Your people will be more engaged if their work aligns with their values. Meet with them to find out what these are. Then, illustrate how their daily tasks and responsibilities align with those values.

Team members could also be disengaged or dissatisfied because they're not in the right role. Take some time to discover their strengths and weaknesses, and analyze whether or not they're using their strengths. If not, they might be better suited in a different role. (You can also use job crafting techniques to reshape their role to fit them better.)

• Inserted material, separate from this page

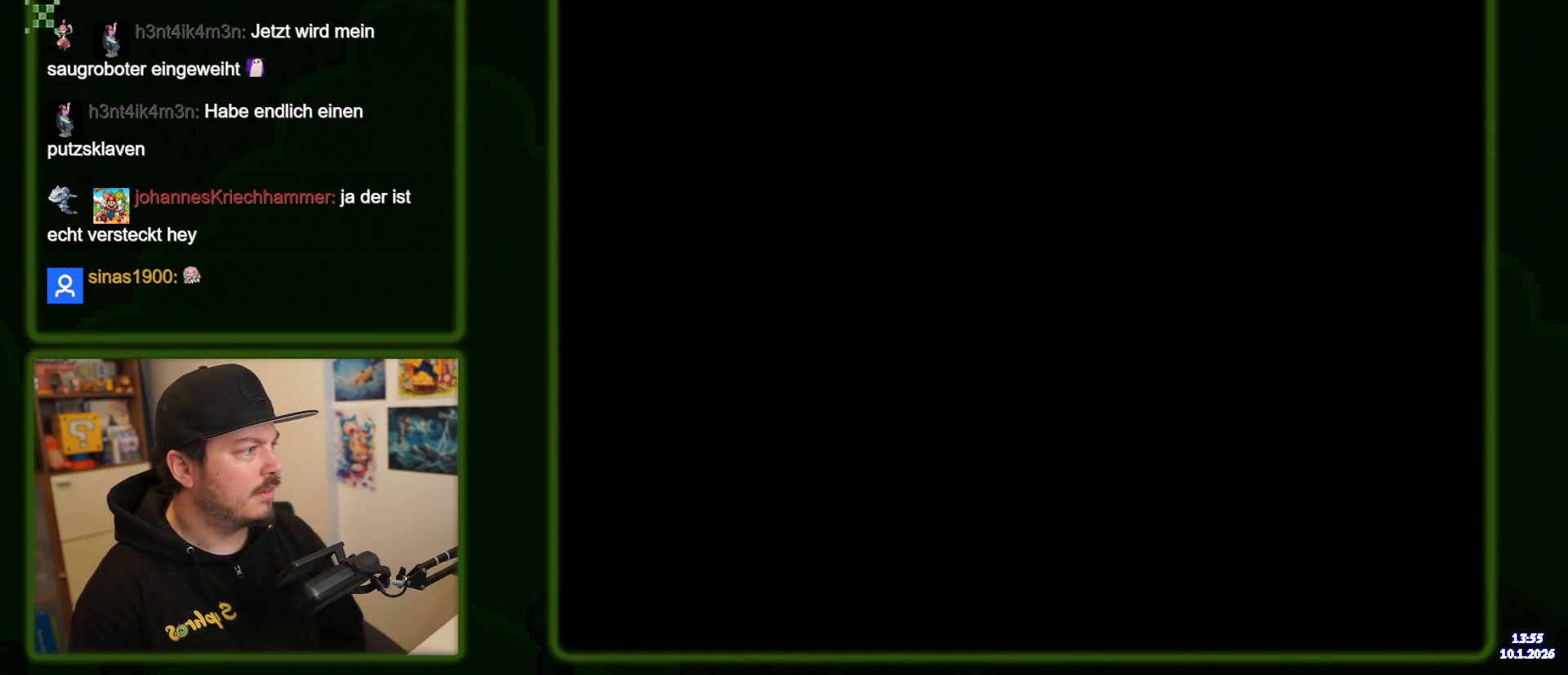
{"buttons": ["Y"], "events": [[50, "B", "down"], [283, "B", "up"], [433, "Y", "down"]]}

Make sure that you're familiar with Herzberg's Motivators and Hygiene Factors. Herzberg identified common sources of job dissatisfaction, as well as highlighting the things that motivate people.

You must do both in order for team members to be happy and engaged in their work.

Help People Take Control

Sometimes, people feel that they have no control over their lives. To them, it doesn't matter what they do or how hard they work, nothing makes much of a difference.

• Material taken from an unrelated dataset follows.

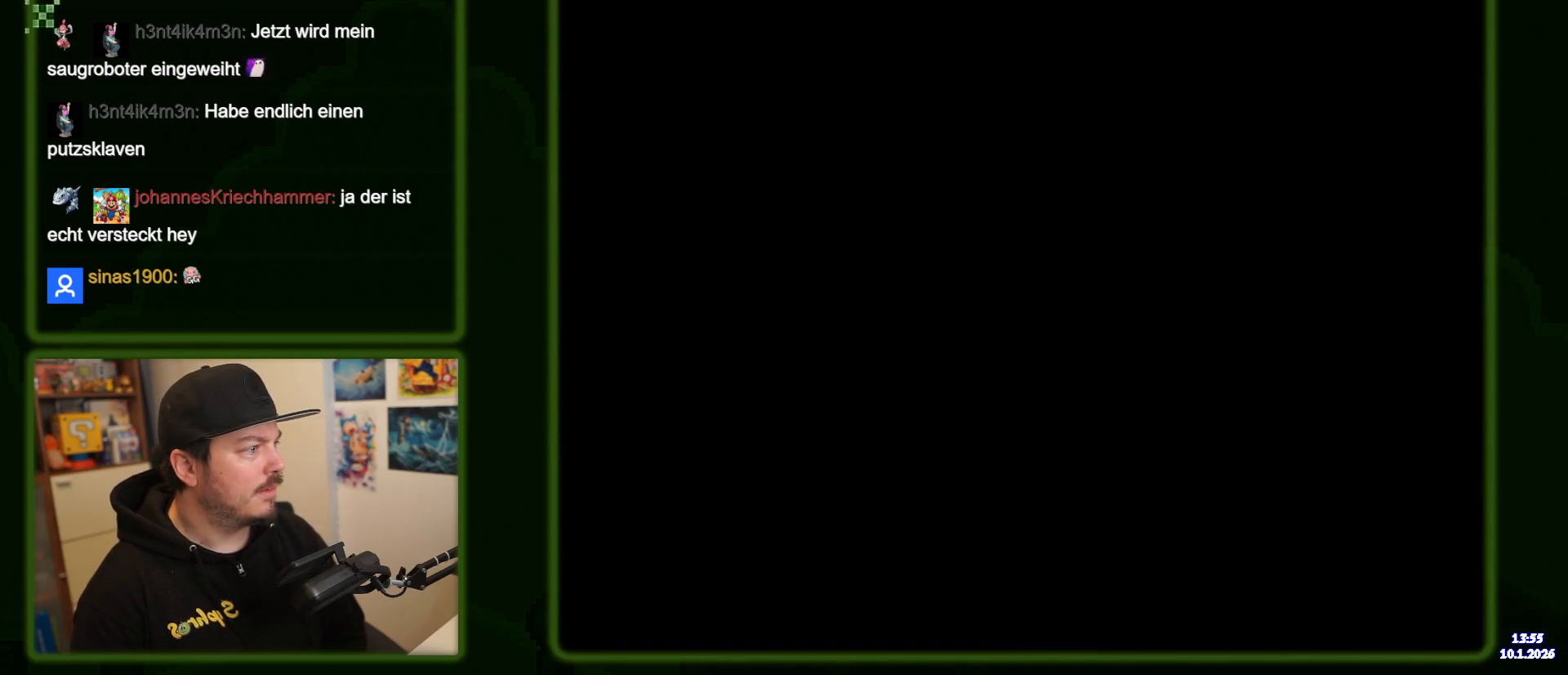
{"buttons": ["Y"], "events": []}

People who believe that outside forces constantly influence their life are said to have an "external locus of control," while those who believe that their actions shape events, have an internal one. Ask team members to take our Locus of Control quiz so that you can determine where they fall on this spectrum.

If you discover that people have an external locus of control, help them overcome this. Set modest goals so that they can achieve some quick wins; and then help them build their self-confidence. Also, remind them of their strengths and past successes, and teach them how to think positively, instead of engaging in damaging, negative self-talk.

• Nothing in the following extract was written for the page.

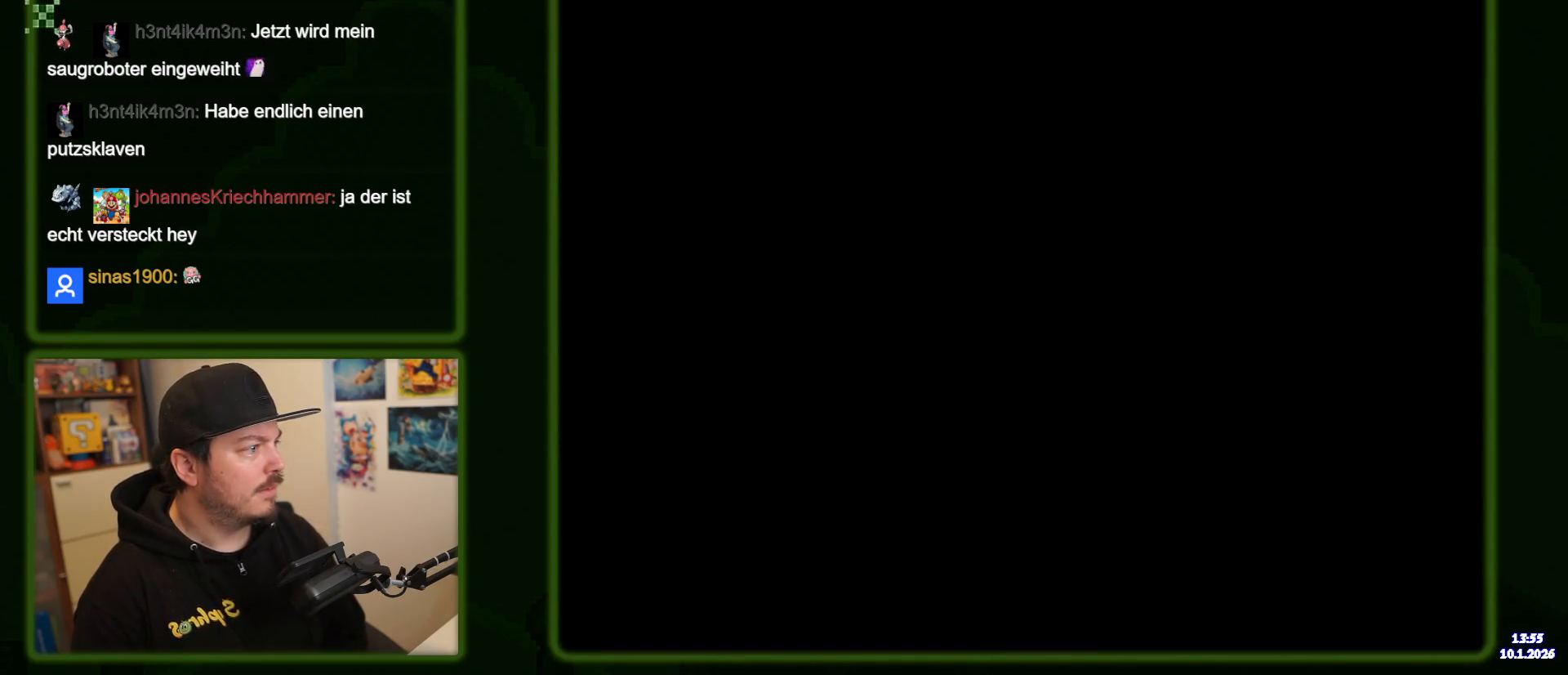
{"buttons": ["Y"], "events": []}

You can also break up any large tasks or projects into smaller goals or steps. A huge project or goal will make people feel overwhelmed, and, instead of being accountable for their work, they're far more likely to shun their responsibilities.

People who don't take responsibility often play the blame game. When you notice team members starting to point the finger of blame, stop them immediately. Shift their focus away from assigning blame, and, instead, direct it to what needs to be done to fix the problem and move forward.
Don't Micromanage

Also, look at your own management style. If certain team members aren't taking responsibility, it could be because you aren't delegating clearly, or because you're micromanaging them - if you hover over their shoulder and second guess their every action, they're going to be reluctant to do anything without you in the background.

So, learn the art of delegation and avoid micromanagement. Give your people the freedom they need to make their own decisions, but be ready to guide them in the right direction if required. If they're able to make decisions on their own, they'll start to realize that their efforts really do make a difference.

Give Plenty of Praise

A final thing to do is to give plenty of praise when people do take responsibility. And, help them improve by providing them with consistent, effective, fair feedback.

By using these strategies, you'll be able to go a long way towards getting people to take responsibility.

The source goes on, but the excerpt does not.